*What the exercise asks*
When "педагогических" occurs in a line of the material, copy that line.

---

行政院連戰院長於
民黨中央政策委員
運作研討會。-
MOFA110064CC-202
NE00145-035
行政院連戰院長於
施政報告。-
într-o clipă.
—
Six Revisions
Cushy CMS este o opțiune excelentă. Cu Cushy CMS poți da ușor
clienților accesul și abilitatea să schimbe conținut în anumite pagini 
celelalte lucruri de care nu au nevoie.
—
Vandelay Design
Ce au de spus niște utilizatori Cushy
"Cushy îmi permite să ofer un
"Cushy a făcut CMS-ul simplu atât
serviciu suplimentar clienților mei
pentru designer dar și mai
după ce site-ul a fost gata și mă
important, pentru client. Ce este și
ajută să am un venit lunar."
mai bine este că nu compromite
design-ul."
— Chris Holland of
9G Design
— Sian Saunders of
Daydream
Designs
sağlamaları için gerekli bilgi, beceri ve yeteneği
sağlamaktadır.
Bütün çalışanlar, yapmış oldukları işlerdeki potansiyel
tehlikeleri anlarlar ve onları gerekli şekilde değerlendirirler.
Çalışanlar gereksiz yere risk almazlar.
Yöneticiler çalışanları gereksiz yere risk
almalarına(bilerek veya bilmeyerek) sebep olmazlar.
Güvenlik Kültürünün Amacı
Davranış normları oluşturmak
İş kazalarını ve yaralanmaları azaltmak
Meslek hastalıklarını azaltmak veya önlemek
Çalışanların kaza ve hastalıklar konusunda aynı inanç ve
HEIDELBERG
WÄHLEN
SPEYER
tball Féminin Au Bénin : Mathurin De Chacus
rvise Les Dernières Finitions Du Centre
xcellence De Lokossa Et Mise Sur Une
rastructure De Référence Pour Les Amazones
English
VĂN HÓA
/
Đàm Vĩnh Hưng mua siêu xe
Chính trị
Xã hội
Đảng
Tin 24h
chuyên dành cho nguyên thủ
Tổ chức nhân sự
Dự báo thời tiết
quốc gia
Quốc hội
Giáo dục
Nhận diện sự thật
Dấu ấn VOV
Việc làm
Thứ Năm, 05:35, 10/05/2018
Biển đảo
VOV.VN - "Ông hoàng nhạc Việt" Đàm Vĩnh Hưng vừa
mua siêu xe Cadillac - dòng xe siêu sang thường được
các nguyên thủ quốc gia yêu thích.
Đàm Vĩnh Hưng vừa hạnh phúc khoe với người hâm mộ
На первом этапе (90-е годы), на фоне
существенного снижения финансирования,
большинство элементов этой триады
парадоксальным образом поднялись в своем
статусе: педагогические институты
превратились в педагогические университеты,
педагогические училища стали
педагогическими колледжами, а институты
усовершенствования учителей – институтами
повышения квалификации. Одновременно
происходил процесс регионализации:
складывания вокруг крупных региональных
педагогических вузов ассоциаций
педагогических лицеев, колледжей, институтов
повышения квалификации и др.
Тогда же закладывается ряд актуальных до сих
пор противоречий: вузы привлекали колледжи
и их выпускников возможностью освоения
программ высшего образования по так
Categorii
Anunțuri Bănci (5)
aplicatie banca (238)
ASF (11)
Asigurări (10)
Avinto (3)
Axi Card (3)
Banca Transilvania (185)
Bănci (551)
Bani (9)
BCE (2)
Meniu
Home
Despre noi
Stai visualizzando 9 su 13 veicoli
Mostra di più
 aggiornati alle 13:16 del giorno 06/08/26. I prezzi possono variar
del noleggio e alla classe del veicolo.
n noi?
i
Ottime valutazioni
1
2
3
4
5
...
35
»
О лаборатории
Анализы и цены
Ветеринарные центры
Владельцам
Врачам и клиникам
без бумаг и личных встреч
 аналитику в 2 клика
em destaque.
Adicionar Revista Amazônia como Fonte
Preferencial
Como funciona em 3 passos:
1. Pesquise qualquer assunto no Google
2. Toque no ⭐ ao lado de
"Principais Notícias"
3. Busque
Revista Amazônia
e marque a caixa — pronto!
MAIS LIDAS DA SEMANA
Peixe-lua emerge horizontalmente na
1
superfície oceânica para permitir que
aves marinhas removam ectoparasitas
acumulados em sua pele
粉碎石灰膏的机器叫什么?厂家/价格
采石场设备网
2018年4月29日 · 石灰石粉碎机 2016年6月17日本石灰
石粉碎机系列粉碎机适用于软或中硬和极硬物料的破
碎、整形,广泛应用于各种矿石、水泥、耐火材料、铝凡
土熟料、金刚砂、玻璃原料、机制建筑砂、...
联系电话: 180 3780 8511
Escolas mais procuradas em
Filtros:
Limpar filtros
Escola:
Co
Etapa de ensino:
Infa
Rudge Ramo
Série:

---

*Solved exercise*
педагогических вузов ассоциаций
педагогических лицеев, колледжей, институтов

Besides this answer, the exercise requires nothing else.